Square Enix has certainly had its ups and downs in recent years with their releases. Thankfully, Bravely Default is a high point for not only Square Enix, but for the Nintendo 3DS as well. Square-Enix is no stranger to the RPG genre, as they are the ones responsible time and time again for revolutionizing it with their Final Fantasy franchise. Like many Final Fantasy games, Bravely Default centers its story around a group of brave heroes who sets out on an adventure to save the world from a major apocalypse. In Default, the Wind Crystal is consumed in a dark energy, causing havoc on a town called Norende in the land of Luxendarc which gets swallowed up by the earth. Our group of heroes embarks on a journey to free the Wind Crystal in order to undo the damage and restore the world to its former glory before it’s too late.
Despite some pretty obvious similarities to the Final Fantasy games, Bravely Default does seem to take a different path of its own. In fact, it’s almost hard to believe that it was made by the same development team that made the Final Fantasy games. Nothing in Default feels like old recycled Final Fantasy mechanics. The game is totally and completely an independent work of its own.
This latest Square-Enix RPG for Nintendo’s 3D handheld system takes players back to their roots, promising RPG enthusiasts a wonderful, enchanting classical style RPG that both companies are well known for before they merged.
This latest Square-Enix RPG for Nintendo’s 3D handheld system takes players back to their roots, promising RPG enthusiasts a wonderful, enchanting classical style RPG that both companies are well known for before they merged. Never has a game captured my attention and enticed me in such a way that Bravely Default has. From its charming aesthetic world in colorful 3D visuals to its beautiful music composed by Revo of the Sound Horizon music team in Japan, Default delivers in ways that are sure to appeal to, as well as satisfy, our senses.
This time around though, Square Enix looks to redefine what a turn based fight is all about. Granted this game contains all the usual elements of a turn based battle system such as attacks, magic, and even running away. However, Default adds something special to the table by way of a unique battle system. The major new battle mechanic to this game revolves around the “Brave” and “Default” actions used in battle. Players gain one Brave Point every time they skip their turn in battles. Attack uses the point, and so without Brave Points, players cannot attack. Simple enough, right? And to gain back the point, players can choose to sacrifice their turn by choosing to “default”. This cycle continues so on and so forth until there are enough Brave Points to execute more powerful and deadly attacks. This unique risk/reward battle mechanic allows for a whole new way to strategize and offers a breath of fresh air to an age-old, traditional battle system. Proper use of “Brave” and “default” does require a bit of a learning curve since it isn’t something that can be mastered in minutes.

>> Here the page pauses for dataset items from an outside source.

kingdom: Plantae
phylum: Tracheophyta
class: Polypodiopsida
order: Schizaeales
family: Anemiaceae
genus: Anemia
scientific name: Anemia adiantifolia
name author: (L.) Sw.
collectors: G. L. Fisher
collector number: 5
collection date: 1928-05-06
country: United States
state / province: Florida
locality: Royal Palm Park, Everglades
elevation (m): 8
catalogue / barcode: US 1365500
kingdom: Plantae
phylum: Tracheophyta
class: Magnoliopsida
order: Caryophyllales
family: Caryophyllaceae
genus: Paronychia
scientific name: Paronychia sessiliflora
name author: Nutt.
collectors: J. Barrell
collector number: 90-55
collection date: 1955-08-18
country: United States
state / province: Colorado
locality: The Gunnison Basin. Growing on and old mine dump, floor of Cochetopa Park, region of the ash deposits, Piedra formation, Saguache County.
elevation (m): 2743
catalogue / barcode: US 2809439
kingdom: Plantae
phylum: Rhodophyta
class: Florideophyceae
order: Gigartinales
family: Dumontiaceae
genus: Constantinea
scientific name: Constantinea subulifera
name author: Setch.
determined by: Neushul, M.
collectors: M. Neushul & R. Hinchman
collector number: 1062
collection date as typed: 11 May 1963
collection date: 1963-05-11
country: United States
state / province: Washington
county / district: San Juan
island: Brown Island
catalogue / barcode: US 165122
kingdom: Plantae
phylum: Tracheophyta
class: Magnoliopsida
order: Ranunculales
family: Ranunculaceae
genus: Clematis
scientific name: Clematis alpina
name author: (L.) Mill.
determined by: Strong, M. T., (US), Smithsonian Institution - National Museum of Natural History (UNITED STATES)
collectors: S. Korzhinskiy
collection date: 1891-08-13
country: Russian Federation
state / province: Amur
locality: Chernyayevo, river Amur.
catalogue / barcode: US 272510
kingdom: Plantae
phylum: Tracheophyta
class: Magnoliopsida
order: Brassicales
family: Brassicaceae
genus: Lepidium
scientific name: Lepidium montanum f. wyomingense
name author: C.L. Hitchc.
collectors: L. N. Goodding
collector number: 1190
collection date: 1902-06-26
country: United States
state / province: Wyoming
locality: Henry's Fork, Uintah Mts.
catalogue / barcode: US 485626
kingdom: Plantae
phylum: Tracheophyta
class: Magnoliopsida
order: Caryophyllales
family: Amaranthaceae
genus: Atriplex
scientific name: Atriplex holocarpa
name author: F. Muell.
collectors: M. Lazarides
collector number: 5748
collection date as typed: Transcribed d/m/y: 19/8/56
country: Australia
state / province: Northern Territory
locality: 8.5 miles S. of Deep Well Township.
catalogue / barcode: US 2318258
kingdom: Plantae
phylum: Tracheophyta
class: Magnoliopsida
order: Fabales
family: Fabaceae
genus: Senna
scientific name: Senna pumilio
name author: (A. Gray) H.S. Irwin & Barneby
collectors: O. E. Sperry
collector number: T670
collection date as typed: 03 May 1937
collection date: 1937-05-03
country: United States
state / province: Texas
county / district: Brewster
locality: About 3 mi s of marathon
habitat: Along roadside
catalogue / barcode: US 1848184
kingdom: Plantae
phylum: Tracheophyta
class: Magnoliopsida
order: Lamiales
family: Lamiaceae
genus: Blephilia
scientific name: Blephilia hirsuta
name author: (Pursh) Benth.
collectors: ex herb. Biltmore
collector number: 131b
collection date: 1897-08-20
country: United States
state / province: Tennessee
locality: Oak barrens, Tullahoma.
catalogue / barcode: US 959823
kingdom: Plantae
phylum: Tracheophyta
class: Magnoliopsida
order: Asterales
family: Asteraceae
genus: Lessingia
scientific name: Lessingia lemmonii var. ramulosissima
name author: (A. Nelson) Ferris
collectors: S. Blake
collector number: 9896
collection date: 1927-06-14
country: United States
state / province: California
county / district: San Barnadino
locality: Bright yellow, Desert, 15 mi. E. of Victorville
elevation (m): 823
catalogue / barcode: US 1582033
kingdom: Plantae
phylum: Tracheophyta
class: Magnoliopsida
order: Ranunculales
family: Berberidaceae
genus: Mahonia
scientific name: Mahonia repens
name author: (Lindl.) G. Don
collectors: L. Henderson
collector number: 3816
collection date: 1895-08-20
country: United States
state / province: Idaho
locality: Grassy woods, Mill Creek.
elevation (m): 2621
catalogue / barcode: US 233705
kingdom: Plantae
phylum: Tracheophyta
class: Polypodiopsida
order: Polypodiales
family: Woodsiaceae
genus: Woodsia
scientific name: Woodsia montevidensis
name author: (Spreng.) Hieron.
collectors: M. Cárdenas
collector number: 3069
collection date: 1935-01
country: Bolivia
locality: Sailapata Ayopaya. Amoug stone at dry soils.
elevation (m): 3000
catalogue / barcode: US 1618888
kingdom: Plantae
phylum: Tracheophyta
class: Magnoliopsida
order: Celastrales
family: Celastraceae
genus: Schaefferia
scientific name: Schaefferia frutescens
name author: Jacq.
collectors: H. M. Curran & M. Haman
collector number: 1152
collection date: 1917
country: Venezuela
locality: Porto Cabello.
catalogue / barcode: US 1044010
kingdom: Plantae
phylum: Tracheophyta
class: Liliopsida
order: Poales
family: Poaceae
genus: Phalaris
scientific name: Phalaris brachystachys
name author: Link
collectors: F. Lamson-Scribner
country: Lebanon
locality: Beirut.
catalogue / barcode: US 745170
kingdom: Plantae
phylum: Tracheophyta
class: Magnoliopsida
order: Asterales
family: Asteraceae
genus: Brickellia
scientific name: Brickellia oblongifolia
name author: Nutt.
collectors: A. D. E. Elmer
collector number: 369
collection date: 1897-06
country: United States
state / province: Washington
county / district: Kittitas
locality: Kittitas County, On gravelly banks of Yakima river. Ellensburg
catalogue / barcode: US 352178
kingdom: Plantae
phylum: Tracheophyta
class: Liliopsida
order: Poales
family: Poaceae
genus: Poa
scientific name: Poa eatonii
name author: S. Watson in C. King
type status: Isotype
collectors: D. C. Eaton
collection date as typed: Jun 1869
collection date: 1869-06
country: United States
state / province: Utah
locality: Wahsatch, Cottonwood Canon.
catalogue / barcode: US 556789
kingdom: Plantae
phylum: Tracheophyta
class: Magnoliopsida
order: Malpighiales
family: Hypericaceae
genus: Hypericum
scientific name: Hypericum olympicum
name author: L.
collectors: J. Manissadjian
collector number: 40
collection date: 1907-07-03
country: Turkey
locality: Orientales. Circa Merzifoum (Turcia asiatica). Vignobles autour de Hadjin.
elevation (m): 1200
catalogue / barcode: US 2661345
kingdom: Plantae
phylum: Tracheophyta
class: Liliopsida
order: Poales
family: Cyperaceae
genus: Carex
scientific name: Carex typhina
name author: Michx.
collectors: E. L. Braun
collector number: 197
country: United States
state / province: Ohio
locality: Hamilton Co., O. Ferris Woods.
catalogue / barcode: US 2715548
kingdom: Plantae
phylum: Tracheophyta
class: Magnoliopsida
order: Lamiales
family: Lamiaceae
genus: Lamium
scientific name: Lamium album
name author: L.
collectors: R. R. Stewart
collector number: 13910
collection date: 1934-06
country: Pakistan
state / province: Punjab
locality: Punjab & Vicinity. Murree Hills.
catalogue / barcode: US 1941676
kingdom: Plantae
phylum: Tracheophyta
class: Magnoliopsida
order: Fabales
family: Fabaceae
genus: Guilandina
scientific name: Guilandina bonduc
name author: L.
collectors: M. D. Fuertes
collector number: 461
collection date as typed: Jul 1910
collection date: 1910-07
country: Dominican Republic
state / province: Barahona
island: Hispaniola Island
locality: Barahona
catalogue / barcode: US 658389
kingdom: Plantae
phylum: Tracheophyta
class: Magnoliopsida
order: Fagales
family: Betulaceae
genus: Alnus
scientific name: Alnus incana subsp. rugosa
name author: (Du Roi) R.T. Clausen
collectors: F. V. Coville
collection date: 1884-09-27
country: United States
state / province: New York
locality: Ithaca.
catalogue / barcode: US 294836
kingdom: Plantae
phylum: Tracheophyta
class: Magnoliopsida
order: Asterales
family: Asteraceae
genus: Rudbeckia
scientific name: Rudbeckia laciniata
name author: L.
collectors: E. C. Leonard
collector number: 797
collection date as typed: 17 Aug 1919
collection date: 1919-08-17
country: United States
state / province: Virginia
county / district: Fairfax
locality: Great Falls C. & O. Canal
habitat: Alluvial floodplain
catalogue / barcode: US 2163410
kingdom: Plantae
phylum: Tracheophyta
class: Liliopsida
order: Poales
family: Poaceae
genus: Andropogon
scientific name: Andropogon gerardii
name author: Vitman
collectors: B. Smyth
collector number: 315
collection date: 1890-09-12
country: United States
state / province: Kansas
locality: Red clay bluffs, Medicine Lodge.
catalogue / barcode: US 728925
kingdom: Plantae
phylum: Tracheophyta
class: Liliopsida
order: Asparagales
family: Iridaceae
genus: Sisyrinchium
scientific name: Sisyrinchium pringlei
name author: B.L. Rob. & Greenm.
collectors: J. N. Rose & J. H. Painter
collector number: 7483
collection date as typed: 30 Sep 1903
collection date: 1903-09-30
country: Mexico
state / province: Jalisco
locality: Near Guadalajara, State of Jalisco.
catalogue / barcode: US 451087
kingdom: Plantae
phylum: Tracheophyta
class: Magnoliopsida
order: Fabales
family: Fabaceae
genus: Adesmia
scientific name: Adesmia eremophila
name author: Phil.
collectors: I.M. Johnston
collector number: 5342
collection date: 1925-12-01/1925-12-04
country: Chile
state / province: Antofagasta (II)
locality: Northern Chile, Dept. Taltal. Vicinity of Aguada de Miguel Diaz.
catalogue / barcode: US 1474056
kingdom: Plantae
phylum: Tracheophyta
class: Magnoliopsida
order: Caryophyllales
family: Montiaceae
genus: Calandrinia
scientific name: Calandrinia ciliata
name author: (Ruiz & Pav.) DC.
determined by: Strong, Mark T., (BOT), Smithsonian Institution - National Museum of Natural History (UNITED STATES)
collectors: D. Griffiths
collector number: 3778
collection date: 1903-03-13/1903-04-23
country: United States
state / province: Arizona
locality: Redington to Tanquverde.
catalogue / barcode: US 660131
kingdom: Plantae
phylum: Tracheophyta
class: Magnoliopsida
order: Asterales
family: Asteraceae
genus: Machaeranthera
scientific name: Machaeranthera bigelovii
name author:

Customization in this game is nearly endless with over 20 different job types that each character can have. Each job type offers different abilities and spells that make your characters unique from one another. Between the jobs and new fight mechanics, Default never gets to feeling stale or repetitive. This game constantly keeps you busy and on your toes. My only gripe about the leveling systems is the duration and time it takes for job levels to increase. This will make you think twice about wanting to switch jobs since your job levels will only increase while the job’s active. Thankfully this isn’t a major problem since the game allows you to change the difficulty setting on a whim. This makes Default a fantastic game for RPG fans old and new.
Default makes fantastic use out of the 3DS streetpass feature. Several things can be accomplished with a streetpass with other real gamers. Streetpass players can be summoned to aid in battle and do a quick attack once before leaving. The other part of streetpass in Default allows players to be recruited for various tasks in rebuilding a town. Near the beginning of the game, a town is destroyed and the player acts as the overseer or manager in charge of seeing it rebuilt. Every building has an assigned amount of time that it requires for the rebuilding to complete. The more streetpass players you have, the quicker the task can be accomplished. Once a building is complete, players will receive special bonuses. For example, building a Trader Shop will allow you to receive free items periodically.
The main characters of Default consist of four different members that make up your party. There’s Ringabel, the suave and savvy character, Agnes, the mystic who plays a vital role in the story, Edea, a soldier who left her homeland, and Tiz, who is the only survivor of a tragedy and is responsible for setting the story in motion. Speaking of main characters, it’s obvious that the voice acting for this game had a lot of effort put into it, and I appreciate the time it took to get it just right. One can simply tell that this game’s story and characters were not just thrown together in one day. All characters, main and supporting, have depth and meaning. The game has dark and serious moments, but at the same time will show a much lighter and carefree side. This is certainly not uncommon for JRPGs to have, and is a welcome addition to Default.
For several years now, JRPGs seem to have lost their place in the West. Bravely Default feels like the first true JRPG to land on the 3DS, and hopefully it will open the door for more quality titles like it. Default shows what the 3DS is capable of, with its beautiful environments and overworlds, while also offering a fantastic soundtrack to accompany the adventure. It’s still early in the year, and if Bravely Default is a sign of things to come, then the 3DS will have a very successful 2014.